FC St. Pauli: Mit der Entscheidung taten sich die Verantwortlichen sichtlich schwer: Erst fast einen Monat nach dem letzten Spiel wurde der beliebte Ur-Paulianer Timo Schultz als Trainer beurlaubt. Dessen Assistent Fabian Hürzeler, erst 29, wurde überraschend zum Nachfolger. Und er steht bei der Mission Klassenerhalt vor einer Mammutaufgabe. Denn der Aderlass im Sommer war groß, und die drei Winter-Zugänge sind echte Wundertüten.
Arminia Bielefeld: Mit großen Zielen trat der Südtiroler Uli Forte im Sommer seinen ersten Trainerjob in Deutschland an – nach vier Niederlagen in vier Spielen war das Abenteuer schon wieder vorbei. Richtig aus dem Keller befreit hat sich der Absteiger aber auch unter Nachfolger Daniel Scherning nicht. Zwei Siege zum Abschluss waren immerhin ein Brustlöser. Eng dürfte es dennoch werden für die Arminia, aber für den erneuten Abstieg ist der unausgewogene Kader trotzdem zu gut.

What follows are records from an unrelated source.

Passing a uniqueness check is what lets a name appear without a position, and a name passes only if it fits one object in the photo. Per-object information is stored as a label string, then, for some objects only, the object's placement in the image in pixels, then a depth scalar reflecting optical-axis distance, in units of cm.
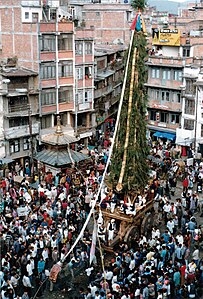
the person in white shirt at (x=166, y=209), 2876
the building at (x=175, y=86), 4638
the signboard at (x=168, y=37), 5131
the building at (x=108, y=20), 7181
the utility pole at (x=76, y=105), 4831
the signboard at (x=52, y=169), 3667
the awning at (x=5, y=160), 3855
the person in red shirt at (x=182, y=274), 2114
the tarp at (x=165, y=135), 4941
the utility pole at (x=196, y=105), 4525
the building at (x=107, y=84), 5409
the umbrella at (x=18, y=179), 3421
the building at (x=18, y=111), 4222
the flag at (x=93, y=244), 2185
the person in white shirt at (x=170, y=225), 2651
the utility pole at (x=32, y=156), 3730
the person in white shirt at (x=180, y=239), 2395
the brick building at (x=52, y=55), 4497
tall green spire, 2617
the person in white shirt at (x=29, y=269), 2136
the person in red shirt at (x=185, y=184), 3378
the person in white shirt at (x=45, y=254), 2262
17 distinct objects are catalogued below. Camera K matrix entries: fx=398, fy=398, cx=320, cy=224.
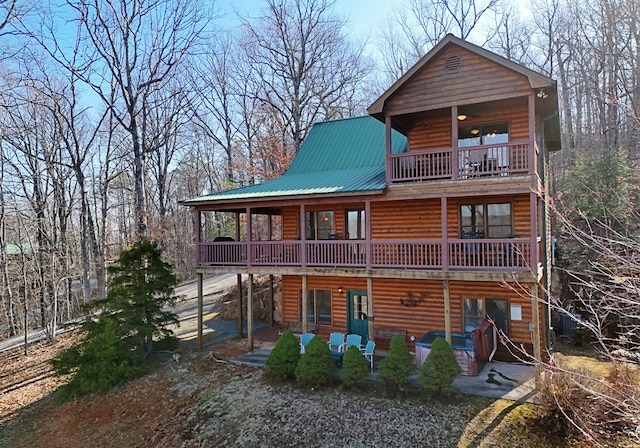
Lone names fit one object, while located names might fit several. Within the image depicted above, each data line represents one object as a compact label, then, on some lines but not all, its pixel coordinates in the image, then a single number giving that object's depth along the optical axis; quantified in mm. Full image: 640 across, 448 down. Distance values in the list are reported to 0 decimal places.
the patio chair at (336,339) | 12570
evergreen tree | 12445
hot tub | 10750
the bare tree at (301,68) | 27328
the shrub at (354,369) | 10180
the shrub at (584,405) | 7508
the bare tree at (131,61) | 18938
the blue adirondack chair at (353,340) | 12238
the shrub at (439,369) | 9383
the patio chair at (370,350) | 11516
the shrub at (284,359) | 11023
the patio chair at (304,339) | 12453
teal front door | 14688
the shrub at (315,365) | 10531
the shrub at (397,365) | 9883
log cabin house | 10812
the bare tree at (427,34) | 26719
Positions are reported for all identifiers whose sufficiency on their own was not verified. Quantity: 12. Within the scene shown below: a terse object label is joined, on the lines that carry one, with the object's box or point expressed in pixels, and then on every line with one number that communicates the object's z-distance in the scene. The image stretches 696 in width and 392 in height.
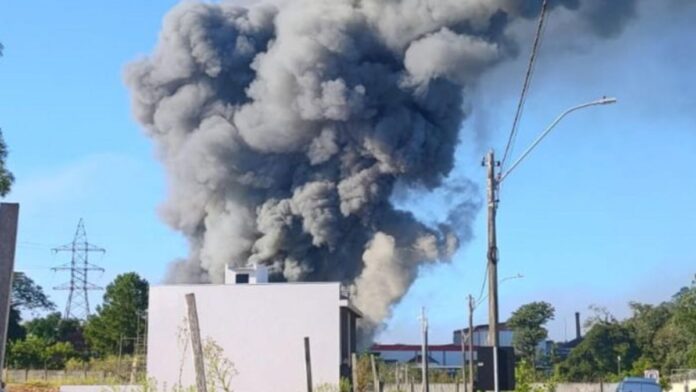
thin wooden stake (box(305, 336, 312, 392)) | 23.68
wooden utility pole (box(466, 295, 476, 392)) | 44.16
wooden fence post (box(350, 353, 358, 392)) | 32.04
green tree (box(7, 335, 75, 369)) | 70.81
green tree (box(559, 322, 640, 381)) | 87.81
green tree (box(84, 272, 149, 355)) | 73.69
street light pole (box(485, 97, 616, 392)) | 19.72
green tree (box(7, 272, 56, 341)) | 98.94
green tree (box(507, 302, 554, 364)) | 95.94
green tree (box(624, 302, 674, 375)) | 87.06
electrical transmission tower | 95.31
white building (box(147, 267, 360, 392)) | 45.19
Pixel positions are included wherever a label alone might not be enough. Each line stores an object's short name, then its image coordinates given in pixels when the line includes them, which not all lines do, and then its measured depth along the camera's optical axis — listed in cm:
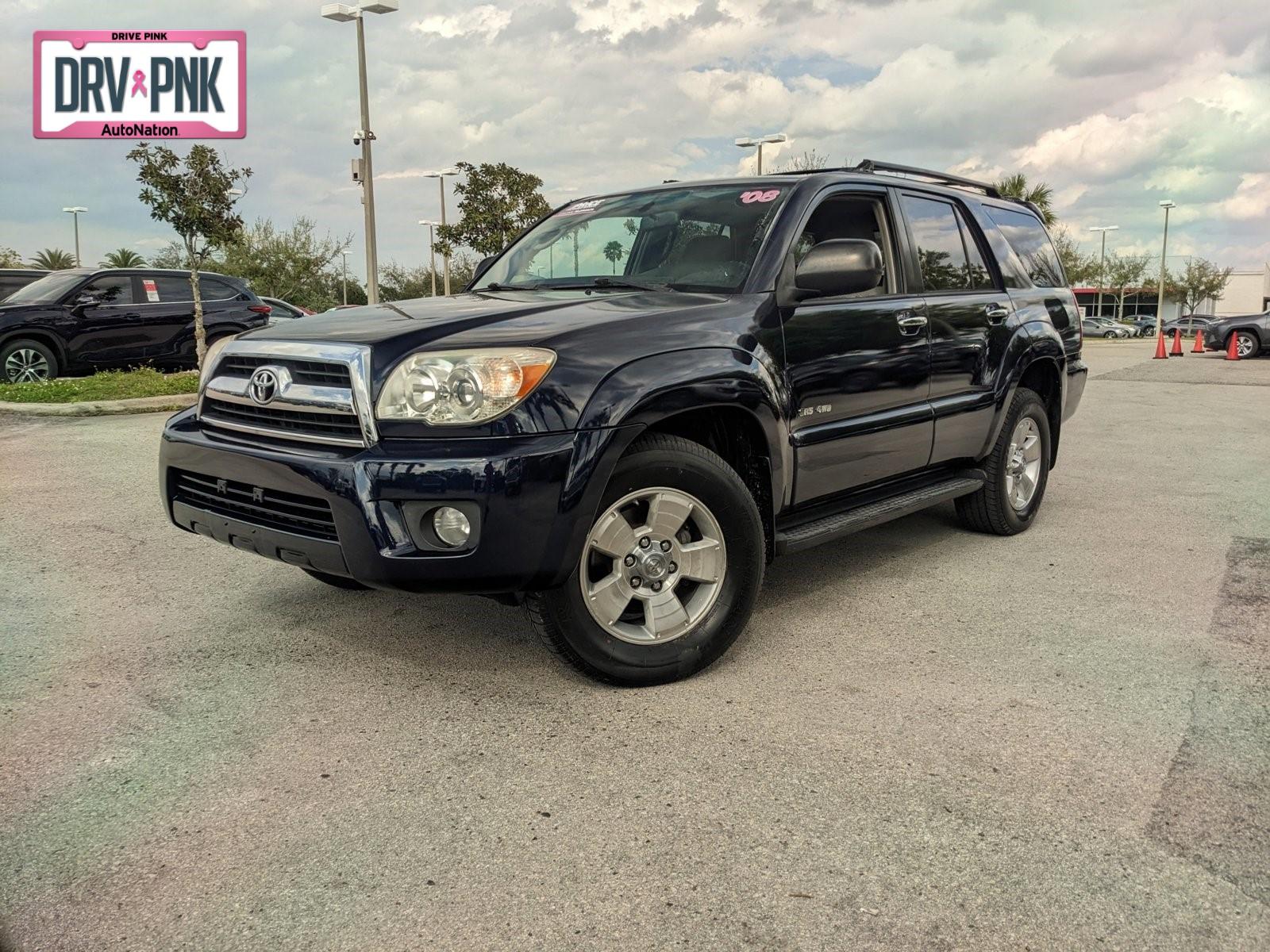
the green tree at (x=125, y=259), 4666
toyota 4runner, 308
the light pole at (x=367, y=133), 1720
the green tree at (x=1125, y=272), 7575
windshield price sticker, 490
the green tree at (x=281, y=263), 4303
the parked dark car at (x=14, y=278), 1666
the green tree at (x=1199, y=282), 7431
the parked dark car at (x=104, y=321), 1269
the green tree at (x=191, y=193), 1452
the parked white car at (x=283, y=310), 1954
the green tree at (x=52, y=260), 5000
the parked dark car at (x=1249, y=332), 2275
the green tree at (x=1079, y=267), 6996
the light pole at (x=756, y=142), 2792
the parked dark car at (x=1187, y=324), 5091
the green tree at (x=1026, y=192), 4119
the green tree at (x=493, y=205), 2478
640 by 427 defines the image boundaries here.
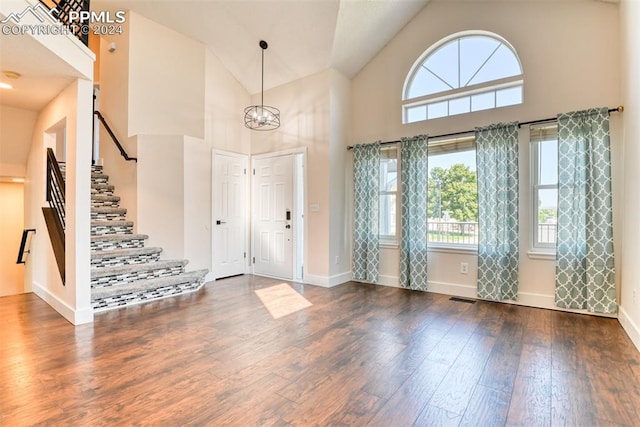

Magdeburg muss seinen Stil ändern
1. FC Magdeburg: 15 Punkte mehr als Kaiserslautern holte Magdeburg im überragenden Aufstiegsjahr. Doch die Akklimatisierung an die 2. Liga klappte nicht annähernd so reibungslos wie beim FCK. Zehn Niederlagen in 17 Spielen sowie die meisten Gegentore und die schwächste Heimbilanz aller Teams zeigen, dass der Kampf gegen den direkten Wiederabstieg für den früheren Europacupsieger ein ganz schwerer werden wird.
SV Sandhausen: Sie sind es ja schon gewohnt. Auch im Vorjahr überwinterten die Sandhäuser auf einem Abstiegsplatz. Mit der fünftbesten Rückrunden-Bilanz gelang der Klassenerhalt dennoch. Diesmal ist das Team von Trainer Alois Schwartz sogar Letzter, doch die Abstände nach oben sind geringer. Die Erfahrung im Abstiegskampf ist das große Plus. Doch dass auf der Zielgeraden 2022 die Stabilität in der Defensive verloren ging, macht Sorge. Die bundesligaerfahrenen Außenverteidiger Raphael Framberger und Kerim Calhanoglu, im Winter aus Augsburg und Schalke geholt, sollen gegenwirken.